Was versteht man unter der Dialektik der Patient-Therapeut-Beziehung?

Die Beziehung zwischen Patient und Therapeut ist eine ganz besondere zwischenmenschliche Konstellation. Sie beinhaltet eine Reihe von spezifischen Widersprüchen (von denen einige weiter unten beschrieben werden), die nicht als logische Paradoxien oder als ausschließendes Entweder-Oder verstanden werden können, sondern als Dialektiken, bei denen jeweils eine Seite die andere ermöglicht und bedingt, und deren Reibung miteinander den Fortschritt des therapeutischen Prozesses hervorbringt.

Fortschritt bedeutet hier nicht einfach eine lineare Zu- oder Abnahme (etwa eine Zunahme von Fähigkeiten oder eine Abnahme des Symptomdrucks), sondern eine sich ausweitende und vertiefende Auseinandersetzung mit existenziellen Grundthemen, im Zuge derer die Weiterentwicklung der sozialen und regulatorischen Kompetenzen des Patienten einhergeht mit einer Verbesserung der Fähigkeiten, leidvolle Probleme konstruktiv zu bewältigen (Längle 2011, 2014, 2016).

Beispiel: Eine Patientin leidet sehr darunter, dass sie sich auf ihren langjährigen Freund nicht wirklich einlassen kann, weil sie immer wieder Seiten an ihm entdeckt, die ihr nicht gefallen. Sie spürt, dass sie dazu neigt, immer wieder „ein Haar in der Suppe“ zu finden, und sie kennt dieses Muster aus vorangegangenen Beziehungen.

Die Schwierigkeit, sich mit Anteilen des Partners zu arrangieren, die einem nicht gefallen, ist wohl bei allem Menschen ein Thema, so lange es Menschen gibt. Bei dieser Patientin steht dieses Thema zurzeit im Vordergrund, es belastet sie mehr als alles andere in ihrem Leben.

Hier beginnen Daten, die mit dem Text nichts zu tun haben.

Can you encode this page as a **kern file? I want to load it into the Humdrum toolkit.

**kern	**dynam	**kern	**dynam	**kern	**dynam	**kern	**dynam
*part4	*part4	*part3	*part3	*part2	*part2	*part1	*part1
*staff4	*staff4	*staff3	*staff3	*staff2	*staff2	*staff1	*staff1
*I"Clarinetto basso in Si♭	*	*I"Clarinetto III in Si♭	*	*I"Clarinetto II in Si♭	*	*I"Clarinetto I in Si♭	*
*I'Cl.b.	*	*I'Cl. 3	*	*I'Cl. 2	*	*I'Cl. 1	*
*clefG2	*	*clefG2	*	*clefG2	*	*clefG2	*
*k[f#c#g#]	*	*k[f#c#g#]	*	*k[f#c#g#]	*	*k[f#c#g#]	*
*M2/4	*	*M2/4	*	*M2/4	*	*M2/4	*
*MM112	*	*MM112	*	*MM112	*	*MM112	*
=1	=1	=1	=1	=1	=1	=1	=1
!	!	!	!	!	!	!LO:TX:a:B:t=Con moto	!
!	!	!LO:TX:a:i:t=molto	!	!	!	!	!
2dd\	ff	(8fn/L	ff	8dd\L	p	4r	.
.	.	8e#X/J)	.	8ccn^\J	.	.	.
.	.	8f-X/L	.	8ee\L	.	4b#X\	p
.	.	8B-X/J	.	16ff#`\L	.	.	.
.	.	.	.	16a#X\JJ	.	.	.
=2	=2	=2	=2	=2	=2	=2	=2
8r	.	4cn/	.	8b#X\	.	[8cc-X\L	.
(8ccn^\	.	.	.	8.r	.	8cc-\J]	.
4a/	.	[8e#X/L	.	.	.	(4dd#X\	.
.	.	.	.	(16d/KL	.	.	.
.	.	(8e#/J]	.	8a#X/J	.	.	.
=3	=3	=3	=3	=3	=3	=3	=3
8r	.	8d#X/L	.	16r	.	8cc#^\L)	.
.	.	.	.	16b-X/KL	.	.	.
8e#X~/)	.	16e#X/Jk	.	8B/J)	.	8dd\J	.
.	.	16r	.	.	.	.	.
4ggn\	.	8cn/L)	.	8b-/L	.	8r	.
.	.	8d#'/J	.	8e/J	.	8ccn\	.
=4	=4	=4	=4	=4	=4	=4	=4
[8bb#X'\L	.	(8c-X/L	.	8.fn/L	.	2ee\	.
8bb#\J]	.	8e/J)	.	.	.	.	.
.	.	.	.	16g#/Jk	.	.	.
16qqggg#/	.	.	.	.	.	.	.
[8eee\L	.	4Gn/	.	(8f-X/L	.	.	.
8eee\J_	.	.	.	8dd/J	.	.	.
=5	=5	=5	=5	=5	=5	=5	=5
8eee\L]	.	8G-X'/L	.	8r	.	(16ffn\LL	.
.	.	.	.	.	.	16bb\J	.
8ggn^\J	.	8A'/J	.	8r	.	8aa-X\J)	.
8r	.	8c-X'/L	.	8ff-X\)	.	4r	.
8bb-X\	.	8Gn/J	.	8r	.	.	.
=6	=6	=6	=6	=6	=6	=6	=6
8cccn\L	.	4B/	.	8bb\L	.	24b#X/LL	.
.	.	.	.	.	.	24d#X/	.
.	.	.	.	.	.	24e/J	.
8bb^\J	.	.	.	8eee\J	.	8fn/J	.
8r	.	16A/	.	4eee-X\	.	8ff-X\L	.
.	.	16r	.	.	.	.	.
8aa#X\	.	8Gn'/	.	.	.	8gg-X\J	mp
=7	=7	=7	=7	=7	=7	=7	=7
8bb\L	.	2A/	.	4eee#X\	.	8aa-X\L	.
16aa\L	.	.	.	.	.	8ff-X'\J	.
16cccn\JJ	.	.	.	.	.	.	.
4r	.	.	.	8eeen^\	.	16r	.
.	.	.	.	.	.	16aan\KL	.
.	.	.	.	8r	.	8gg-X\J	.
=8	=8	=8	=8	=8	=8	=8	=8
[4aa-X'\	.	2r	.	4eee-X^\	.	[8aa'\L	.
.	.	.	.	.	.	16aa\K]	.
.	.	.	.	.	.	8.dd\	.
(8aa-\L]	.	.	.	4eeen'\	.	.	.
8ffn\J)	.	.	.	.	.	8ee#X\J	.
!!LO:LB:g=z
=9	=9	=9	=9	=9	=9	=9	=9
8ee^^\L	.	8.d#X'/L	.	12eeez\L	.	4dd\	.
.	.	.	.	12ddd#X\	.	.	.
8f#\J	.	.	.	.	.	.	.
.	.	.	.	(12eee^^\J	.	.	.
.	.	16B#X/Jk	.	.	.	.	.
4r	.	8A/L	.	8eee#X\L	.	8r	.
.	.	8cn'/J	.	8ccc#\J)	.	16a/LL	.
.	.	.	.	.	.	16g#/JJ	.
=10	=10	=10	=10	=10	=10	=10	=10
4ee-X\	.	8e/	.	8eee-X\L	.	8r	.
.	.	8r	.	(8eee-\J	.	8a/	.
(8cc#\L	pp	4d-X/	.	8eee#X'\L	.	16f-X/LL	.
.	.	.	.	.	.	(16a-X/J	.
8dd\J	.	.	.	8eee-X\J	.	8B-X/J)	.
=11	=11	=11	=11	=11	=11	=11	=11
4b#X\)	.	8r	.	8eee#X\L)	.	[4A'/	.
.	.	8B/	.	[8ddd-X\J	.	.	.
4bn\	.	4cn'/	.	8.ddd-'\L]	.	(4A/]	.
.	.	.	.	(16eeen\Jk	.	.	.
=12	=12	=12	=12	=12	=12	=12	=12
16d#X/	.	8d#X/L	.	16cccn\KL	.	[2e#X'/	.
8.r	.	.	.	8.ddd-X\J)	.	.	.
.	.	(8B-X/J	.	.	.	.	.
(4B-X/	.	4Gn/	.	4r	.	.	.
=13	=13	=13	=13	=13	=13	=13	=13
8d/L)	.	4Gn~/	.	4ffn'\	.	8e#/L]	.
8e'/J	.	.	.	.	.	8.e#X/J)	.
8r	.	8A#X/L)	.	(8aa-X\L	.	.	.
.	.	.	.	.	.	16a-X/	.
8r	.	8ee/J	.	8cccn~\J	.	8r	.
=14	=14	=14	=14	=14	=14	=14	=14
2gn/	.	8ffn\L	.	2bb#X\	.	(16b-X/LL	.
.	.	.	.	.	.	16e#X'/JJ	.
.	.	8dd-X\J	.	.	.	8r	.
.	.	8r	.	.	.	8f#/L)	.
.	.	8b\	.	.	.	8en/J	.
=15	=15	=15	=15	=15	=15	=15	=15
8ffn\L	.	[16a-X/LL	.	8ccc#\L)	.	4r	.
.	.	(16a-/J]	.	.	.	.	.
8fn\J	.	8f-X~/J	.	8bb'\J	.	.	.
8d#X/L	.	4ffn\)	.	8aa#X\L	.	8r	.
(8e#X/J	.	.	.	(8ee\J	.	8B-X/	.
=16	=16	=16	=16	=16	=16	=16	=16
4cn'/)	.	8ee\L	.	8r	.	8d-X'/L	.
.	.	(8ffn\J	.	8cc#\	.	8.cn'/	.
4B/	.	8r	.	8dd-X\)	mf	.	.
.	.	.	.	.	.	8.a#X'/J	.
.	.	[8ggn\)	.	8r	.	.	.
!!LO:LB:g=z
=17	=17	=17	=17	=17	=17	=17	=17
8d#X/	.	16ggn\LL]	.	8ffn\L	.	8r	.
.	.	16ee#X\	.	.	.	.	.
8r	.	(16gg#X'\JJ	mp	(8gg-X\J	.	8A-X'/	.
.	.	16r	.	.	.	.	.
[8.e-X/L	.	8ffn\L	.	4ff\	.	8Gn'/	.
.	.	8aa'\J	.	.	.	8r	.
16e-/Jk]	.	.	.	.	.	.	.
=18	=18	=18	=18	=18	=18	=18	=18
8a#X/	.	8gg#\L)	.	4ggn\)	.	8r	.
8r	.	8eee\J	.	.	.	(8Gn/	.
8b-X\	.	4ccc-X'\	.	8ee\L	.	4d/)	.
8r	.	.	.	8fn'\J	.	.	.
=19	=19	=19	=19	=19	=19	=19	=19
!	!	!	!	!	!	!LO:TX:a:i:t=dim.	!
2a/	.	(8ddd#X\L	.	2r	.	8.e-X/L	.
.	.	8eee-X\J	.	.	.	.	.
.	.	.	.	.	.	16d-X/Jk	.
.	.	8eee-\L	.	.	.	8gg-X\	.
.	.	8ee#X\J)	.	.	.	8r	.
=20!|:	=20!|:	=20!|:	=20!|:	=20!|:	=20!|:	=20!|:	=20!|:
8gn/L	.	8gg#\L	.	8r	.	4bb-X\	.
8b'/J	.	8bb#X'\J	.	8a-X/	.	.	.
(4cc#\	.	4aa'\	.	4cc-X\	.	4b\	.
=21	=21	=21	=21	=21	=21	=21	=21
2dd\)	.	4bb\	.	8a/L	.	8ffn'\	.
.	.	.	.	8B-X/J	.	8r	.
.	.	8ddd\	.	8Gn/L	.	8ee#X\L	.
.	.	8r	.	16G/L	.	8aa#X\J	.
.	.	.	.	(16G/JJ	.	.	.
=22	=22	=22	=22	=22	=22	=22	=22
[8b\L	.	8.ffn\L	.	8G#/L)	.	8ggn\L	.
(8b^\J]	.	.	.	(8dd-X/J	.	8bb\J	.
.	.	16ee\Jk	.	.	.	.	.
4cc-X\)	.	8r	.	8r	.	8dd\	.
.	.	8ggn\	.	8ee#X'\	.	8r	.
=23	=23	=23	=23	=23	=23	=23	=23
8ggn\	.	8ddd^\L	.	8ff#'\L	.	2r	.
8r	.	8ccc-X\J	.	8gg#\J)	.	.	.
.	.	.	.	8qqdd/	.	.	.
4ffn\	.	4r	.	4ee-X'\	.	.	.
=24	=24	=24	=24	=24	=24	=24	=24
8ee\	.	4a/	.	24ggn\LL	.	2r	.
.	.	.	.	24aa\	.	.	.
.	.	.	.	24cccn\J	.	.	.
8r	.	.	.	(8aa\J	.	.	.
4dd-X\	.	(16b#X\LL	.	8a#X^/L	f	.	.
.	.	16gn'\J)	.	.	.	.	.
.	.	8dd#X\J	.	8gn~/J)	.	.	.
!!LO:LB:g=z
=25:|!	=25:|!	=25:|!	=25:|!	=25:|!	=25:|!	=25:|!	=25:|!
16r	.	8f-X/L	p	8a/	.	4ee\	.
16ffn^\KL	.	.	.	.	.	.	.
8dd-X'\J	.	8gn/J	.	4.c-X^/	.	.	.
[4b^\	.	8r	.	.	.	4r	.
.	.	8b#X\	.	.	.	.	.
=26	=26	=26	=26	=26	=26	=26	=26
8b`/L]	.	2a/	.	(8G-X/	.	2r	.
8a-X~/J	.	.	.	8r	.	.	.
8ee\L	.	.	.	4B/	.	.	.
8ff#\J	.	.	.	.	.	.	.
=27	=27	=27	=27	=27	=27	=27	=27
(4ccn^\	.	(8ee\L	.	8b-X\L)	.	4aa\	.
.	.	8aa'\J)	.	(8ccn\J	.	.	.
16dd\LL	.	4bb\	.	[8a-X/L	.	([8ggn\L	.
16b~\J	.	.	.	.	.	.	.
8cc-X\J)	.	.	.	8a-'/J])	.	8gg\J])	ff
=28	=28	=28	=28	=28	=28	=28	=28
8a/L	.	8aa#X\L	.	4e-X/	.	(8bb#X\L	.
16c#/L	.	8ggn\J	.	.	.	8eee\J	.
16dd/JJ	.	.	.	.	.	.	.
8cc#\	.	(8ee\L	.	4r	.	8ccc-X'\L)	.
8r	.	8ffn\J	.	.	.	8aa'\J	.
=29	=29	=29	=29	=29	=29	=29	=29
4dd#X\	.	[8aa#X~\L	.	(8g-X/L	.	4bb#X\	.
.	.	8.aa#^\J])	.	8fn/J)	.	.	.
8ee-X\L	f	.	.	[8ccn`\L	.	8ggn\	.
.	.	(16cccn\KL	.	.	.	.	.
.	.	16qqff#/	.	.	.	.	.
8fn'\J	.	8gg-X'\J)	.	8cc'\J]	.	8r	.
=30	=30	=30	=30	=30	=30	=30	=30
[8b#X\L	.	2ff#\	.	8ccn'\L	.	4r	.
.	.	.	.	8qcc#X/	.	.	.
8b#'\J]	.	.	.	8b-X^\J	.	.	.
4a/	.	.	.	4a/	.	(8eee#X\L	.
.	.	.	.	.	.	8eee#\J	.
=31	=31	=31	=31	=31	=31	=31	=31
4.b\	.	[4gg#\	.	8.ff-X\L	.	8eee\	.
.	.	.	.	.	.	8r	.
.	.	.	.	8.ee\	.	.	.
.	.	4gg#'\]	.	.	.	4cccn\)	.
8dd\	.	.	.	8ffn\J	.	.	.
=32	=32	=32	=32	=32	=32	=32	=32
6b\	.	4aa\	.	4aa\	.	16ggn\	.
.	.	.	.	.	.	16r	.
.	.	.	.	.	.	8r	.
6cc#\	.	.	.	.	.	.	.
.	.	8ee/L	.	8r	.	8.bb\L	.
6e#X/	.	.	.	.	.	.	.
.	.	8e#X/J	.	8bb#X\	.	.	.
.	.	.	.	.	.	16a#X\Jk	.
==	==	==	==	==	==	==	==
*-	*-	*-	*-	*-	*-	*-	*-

Im Laufe der Therapie wird deutlich, dass die Patientin viel Zeit des Tages in einer Fantasiewelt verbringt, in der sie einen idealen Partner hat, dem ihr realer Partner „nicht das Wasser reichen kann“.

Hier ist ein weiteres existenzielles Grundthemen jedes Menschen angesprochen, nämlich das Enttäuschtsein an der Realität durch den Vergleich mit phantasierten Idealen.

Im Laufe ihrer Auseinandersetzung mit diesen Themen lernt die Patientin, Freude am immer tieferen Kennenlernen und an der Auseinandersetzung mit ihrem realen Partner zu entwickeln, gerade wegen seines Andersseins und seiner – in ihren Augen – „Unperfektion“, was zu einer Abnahme der Paarkonflikte und zu einer Verbesserung ihrer Lebensqualität führt.